The Universal Voice of Unconditional Love
There is a consistency in the voice of unconditional love. You’ll notice commonalities between other people’s letters, and among your own letters over time.
Love reassures us that it’s here with us and will never leave. That we don’t have to earn love. That we are worthy and deserving, just as we are. Love tells us to slow down, to rest, to stop trying so hard. Stop trying to prove ourselves. Stop beating ourselves up.
This voice of compassion is our true nature, but we have to invite it in to be able to access it.
Who is this practice for?
As a therapist and someone who has significantly benefitted from writing myself letters from love, I’m biased, and I think this practice is for just about everyone. But it’s especially useful for anyone who struggles with anxiety or has a history of trauma. And anyone who finds themself caught up in seeking external validation.

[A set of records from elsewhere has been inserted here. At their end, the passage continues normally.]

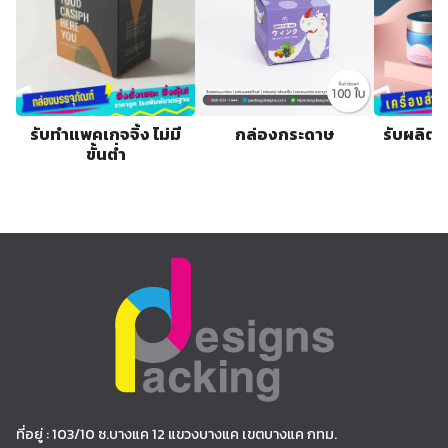
รับทำแพคเกจจิ้ง ไม่มี
กล่องกระดาษ
รับผลิตก
ขั้นต่ำ
ที่อยู่ : 103/10 ซ.บางแค 12 แขวงบางแค เขตบางแค กทม.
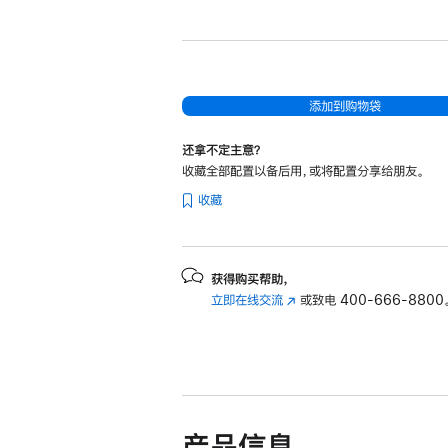
新
13
英
寸
MacBook
添加到购物袋
Air
还拿不定主意？
Apple
收藏全部配置以备后用，或将配置分享给朋友。
M4
收藏
芯
片
(配
备
获得购买帮助，
立即在线交流
(在
或致电
400-666-8800
10
新
核
窗
中
口
央
中
处
打
开)
理
产品信息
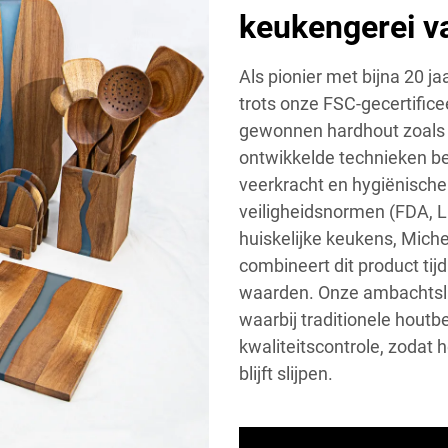
keukengerei 
Als pionier met bijna 20 j
trots onze FSC-gecertifice
gewonnen hardhout zoals 
ontwikkelde technieken b
veerkracht en hygiënische 
veiligheidsnormen (FDA, 
huiskelijke keukens, Miche
combineert dit product tijd
waarden. Onze ambachtslie
waarbij traditionele hou
kwaliteitscontrole, zodat 
blijft slijpen.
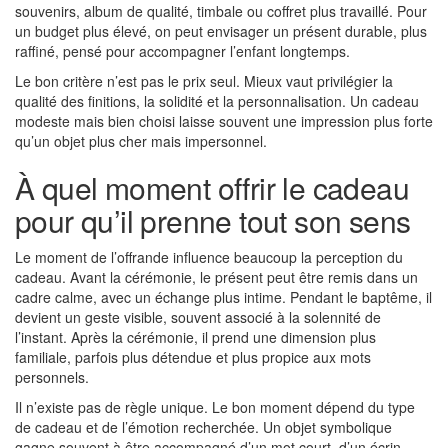
souvenirs, album de qualité, timbale ou coffret plus travaillé. Pour
un budget plus élevé, on peut envisager un présent durable, plus
raffiné, pensé pour accompagner l’enfant longtemps.
Le bon critère n’est pas le prix seul. Mieux vaut privilégier la
qualité des finitions, la solidité et la personnalisation. Un cadeau
modeste mais bien choisi laisse souvent une impression plus forte
qu’un objet plus cher mais impersonnel.
À quel moment offrir le cadeau
pour qu’il prenne tout son sens
Le moment de l’offrande influence beaucoup la perception du
cadeau. Avant la cérémonie, le présent peut être remis dans un
cadre calme, avec un échange plus intime. Pendant le baptême, il
devient un geste visible, souvent associé à la solennité de
l’instant. Après la cérémonie, il prend une dimension plus
familiale, parfois plus détendue et plus propice aux mots
personnels.
Il n’existe pas de règle unique. Le bon moment dépend du type
de cadeau et de l’émotion recherchée. Un objet symbolique
gagne souvent à être accompagné d’un mot court, d’un écrin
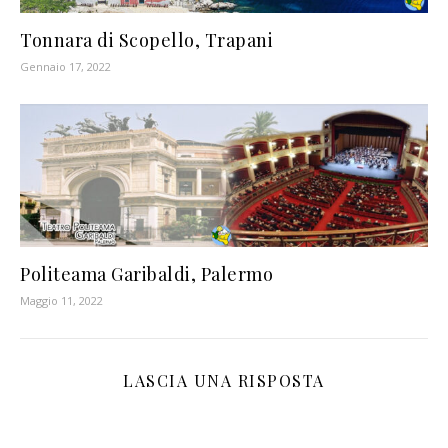
Tonnara di Scopello, Trapani
Gennaio 17, 2022
Politeama Garibaldi, Palermo
Maggio 11, 2022
LASCIA UNA RISPOSTA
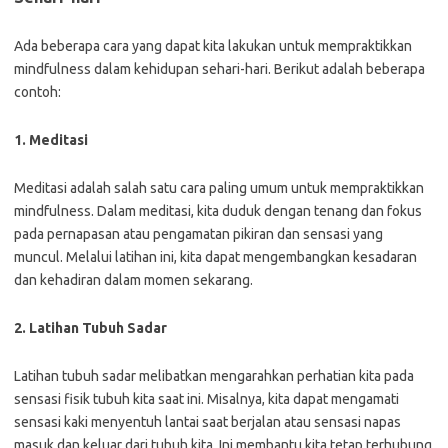
Ada beberapa cara yang dapat kita lakukan untuk mempraktikkan
mindfulness dalam kehidupan sehari-hari. Berikut adalah beberapa
contoh:
1. Meditasi
Meditasi adalah salah satu cara paling umum untuk mempraktikkan
mindfulness. Dalam meditasi, kita duduk dengan tenang dan fokus
pada pernapasan atau pengamatan pikiran dan sensasi yang
muncul. Melalui latihan ini, kita dapat mengembangkan kesadaran
dan kehadiran dalam momen sekarang.
2. Latihan Tubuh Sadar
Latihan tubuh sadar melibatkan mengarahkan perhatian kita pada
sensasi fisik tubuh kita saat ini. Misalnya, kita dapat mengamati
sensasi kaki menyentuh lantai saat berjalan atau sensasi napas
masuk dan keluar dari tubuh kita. Ini membantu kita tetap terhubung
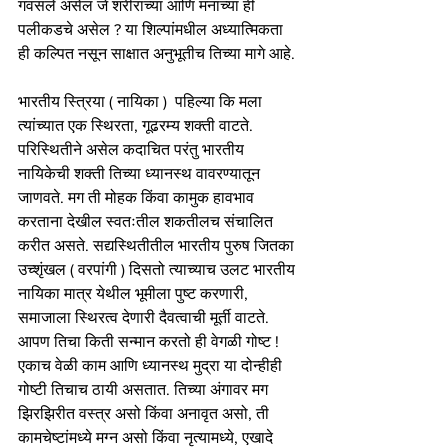
गवसले असेल जे शरीराच्या आणि मनाच्या ही 
पलीकडचे असेल ? या शिल्पांमधील अध्यात्मिकता 
ही कल्पित नसून साक्षात अनुभूतीच तिच्या मागे आहे. 
भारतीय स्त्रिया ( नायिका )  पहिल्या कि मला 
त्यांच्यात एक स्थिरता, गूढरम्य शक्ती वाटते. 
परिस्थितीने असेल कदाचित परंतु भारतीय 
नायिकेची शक्ती तिच्या ध्यानस्थ वावरण्यातून 
जाणवते. मग ती मोहक किंवा कामुक हावभाव 
करताना देखील स्वतःतील शकतीलच संचालित 
करीत असते. सद्यस्थितीतील भारतीय पुरुष जितका 
उच्शृंखल ( वरपांगी ) दिसतो त्याच्याच उलट भारतीय 
नायिका मात्र येथील भूमीला पुष्ट करणारी, 
समाजाला स्थिरत्व देणारी दैवत्वाची मूर्ती वाटते. 
आपण तिचा किती सन्मान करतो ही वेगळी गोष्ट ! 
एकाच वेळी काम आणि ध्यानस्थ मुद्रा या दोन्हीही 
गोष्टी तिचाच ठायी असतात. तिच्या अंगावर मग 
झिरझिरीत वस्त्र असो किंवा अनावृत असो, ती 
कामचेष्टांमध्ये मग्न असो किंवा नृत्यामध्ये, एखादे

If you care too much about what other people think of you, this practice is for you. It makes a great adjunct to therapy or your own self-help work. Writing yourself letters from love is also another way to care for and heal your inner child.
Begin your own relationship with Love today.
It’s your turn. If you feel inspired, try writing a letter to yourself from unconditional love today. Please don’t feel overwhelmed or daunted by this task. It doesn’t have to be a big undertaking. Your letter could be just a few sentences, or even a single sentence if that’s what comes up for you. Don’t overcomplicate it, because the process is simple. Just say to yourself the things that you have always longed to hear somebody else say to you. That’s all.
Not ready to write your own letter from love just yet? That’s ok. Part of self-love and self-compassion is being patient with yourself. If warmth and support and reassurance still feels like a foreign language to you, you can read other people’s letters for examples and inspiration until you’re ready to dip your toe in the water yourself.
I’m sending unconditional love to all of you, dear readers. Take good care of yourselves and have a love-filled day.